To date, only a few publications have offered an ethical framework for decentralized social technologies (DSTs) ‒ blockchain, Web3, and Fediverse. The collapse of FTX, a cryptocurrency futures exchange using blockchain methodology, alarmed many. Its absence of records, accounting controls, and transparent decision-making processes highlights the need for new governance guidelines across new technologies.
As a result, the Justice, Health, and Democracy Impact Initiative, a collaboration between Brown University School of Public Health and the Edmond & Lily Safra Center for Ethics at Harvard University, has offered up a foundation for ethical and social experimentation with DSTs. Their new report, Ethics Of Decentralized Social Technologies, unpacks the transformation of DSTs, their impact, built-in mechanics, and downstream consequences. Importantly, it offers lessons learned and insights into how decentralized social technologies can be developed and implemented ethically and responsibly.
Ethical framework
The Justice, Health, and Democracy Impact Initiative examines AI ethics and bioethics frameworks to identify DTS best practices. Employing AI ethics includes asking fundamental questions like how to use the data to generate predictions and how institutions will use the predictions. AI ethics also includes basic questions about who makes these decisions, sets the timeline, and establishes the criteria.
In addition, bioethics looks to find the middle ground between identifying risks and modifying them while continuing the work unless deemed unsafe. Importantly, bioethics technologists structure their practice in four stages. A safety net is also essential to the process, with each layer providing safety guarantees to support safe experimentation.
- Be precise about goals and offering validations;
- Have governance structures to oversee the design and evaluation of experiments;
- Publicly report what happens, what works, what doesn’t, and any unintended results; and
- Have precise mechanisms for democratic oversight developed in collaboration with public democratic organizations.
Constitutional moments
The report also examines whether the DST ecosystem exemplifies a constitutional moment ‒ a pivotal point of transformation. The U.S. Constitution, written in the late eighteen century, reflects the U.S. economic, demographic, technological, and social structure of its time. However, new technologies (i.e., Industrial Revolution, air travel, and the biomedical revolution) emerge and cause transformation in the structure of society.

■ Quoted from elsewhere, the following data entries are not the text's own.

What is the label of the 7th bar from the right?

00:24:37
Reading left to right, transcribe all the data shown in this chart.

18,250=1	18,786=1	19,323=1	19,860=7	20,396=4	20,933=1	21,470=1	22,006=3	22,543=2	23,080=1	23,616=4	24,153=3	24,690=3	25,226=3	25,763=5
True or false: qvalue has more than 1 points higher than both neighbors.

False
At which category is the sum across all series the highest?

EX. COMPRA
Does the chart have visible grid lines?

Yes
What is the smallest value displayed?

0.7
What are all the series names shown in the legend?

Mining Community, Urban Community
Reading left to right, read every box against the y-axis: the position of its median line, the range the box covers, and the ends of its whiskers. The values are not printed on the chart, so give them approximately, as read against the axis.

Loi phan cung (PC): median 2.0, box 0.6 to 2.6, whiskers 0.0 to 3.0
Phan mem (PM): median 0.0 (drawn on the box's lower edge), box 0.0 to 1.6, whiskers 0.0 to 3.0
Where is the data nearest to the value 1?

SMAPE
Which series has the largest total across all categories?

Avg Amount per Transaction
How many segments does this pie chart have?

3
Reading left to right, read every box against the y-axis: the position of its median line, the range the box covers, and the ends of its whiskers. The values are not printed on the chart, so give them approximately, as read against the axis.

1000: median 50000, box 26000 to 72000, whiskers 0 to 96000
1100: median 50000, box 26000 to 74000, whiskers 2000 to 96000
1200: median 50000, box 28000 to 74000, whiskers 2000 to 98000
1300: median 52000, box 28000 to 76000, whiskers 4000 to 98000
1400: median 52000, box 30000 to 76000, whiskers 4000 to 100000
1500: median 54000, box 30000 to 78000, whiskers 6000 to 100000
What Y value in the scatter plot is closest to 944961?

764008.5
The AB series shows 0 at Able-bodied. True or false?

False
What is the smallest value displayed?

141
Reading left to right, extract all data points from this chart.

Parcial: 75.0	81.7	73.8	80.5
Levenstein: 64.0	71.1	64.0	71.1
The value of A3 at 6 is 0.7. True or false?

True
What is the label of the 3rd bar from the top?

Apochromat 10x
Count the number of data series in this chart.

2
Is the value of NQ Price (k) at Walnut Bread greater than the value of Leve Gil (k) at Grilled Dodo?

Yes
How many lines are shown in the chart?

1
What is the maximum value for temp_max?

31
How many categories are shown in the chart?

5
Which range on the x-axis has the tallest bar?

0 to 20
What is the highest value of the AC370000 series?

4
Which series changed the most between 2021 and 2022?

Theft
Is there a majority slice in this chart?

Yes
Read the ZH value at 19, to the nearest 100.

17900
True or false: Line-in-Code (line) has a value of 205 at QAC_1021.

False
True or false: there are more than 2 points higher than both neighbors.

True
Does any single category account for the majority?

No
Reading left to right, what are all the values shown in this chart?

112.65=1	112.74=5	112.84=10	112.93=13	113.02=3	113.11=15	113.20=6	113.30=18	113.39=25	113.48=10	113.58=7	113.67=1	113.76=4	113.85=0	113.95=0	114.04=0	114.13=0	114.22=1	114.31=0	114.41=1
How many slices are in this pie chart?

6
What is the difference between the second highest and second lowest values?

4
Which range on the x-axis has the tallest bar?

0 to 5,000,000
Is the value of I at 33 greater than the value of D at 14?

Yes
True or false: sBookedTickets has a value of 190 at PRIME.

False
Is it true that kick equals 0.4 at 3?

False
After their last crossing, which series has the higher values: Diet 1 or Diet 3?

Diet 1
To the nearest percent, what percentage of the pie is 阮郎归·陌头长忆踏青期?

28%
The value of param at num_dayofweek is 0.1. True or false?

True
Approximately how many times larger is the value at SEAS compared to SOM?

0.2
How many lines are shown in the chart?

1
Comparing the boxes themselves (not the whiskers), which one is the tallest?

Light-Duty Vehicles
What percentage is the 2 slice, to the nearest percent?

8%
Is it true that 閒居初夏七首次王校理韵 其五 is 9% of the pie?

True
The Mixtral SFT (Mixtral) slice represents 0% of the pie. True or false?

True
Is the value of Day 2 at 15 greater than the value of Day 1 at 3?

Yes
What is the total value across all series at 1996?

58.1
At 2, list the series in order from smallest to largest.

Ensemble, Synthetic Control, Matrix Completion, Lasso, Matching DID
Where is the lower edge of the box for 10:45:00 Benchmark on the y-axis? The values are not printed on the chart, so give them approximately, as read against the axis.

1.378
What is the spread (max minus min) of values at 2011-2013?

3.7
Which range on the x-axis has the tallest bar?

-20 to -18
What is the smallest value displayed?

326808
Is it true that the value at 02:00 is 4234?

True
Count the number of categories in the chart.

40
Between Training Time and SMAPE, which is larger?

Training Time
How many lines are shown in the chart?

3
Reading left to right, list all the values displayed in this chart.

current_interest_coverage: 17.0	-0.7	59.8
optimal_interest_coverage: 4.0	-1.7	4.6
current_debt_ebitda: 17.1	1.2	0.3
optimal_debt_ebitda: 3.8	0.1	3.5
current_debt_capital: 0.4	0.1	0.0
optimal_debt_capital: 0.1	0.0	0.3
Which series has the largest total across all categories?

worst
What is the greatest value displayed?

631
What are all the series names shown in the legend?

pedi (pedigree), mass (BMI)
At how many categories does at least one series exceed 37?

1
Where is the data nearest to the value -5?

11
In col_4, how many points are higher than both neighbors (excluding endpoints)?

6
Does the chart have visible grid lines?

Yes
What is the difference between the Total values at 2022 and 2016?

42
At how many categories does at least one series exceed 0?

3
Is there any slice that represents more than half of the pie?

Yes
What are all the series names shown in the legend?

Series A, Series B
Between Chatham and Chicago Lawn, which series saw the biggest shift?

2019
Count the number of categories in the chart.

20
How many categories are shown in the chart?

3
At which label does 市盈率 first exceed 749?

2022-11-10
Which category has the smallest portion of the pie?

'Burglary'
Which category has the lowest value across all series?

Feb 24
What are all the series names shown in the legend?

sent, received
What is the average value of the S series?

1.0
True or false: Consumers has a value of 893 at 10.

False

Constitutional moments do not mean we need to write a new Constitution but a framework to navigate and experiment with new technologies and social platforms. While blockchain technology is often celebrated for decentralized networks (because they are less likely to marginalize one community over another), they can also create divisions. These divisions can include social bias in their datasets. And training on them will replicate and intensify these patterns. Therefore, we must carefully examine the ethical practice of new technology to ensure that decentralized technologies also bridge communities and build a connected society.
The Justice, Health, and Democracy Impact Initiative acknowledges that this is just the start of the ethical DTS landscape. The report highlights the importance of ensuring user privacy and data protection and the need for transparency and accountability in developing decentralized social technologies. It also emphasizes the importance of fostering a diverse and inclusive community and ensuring that decentralized systems are accessible to all and beneficial to society.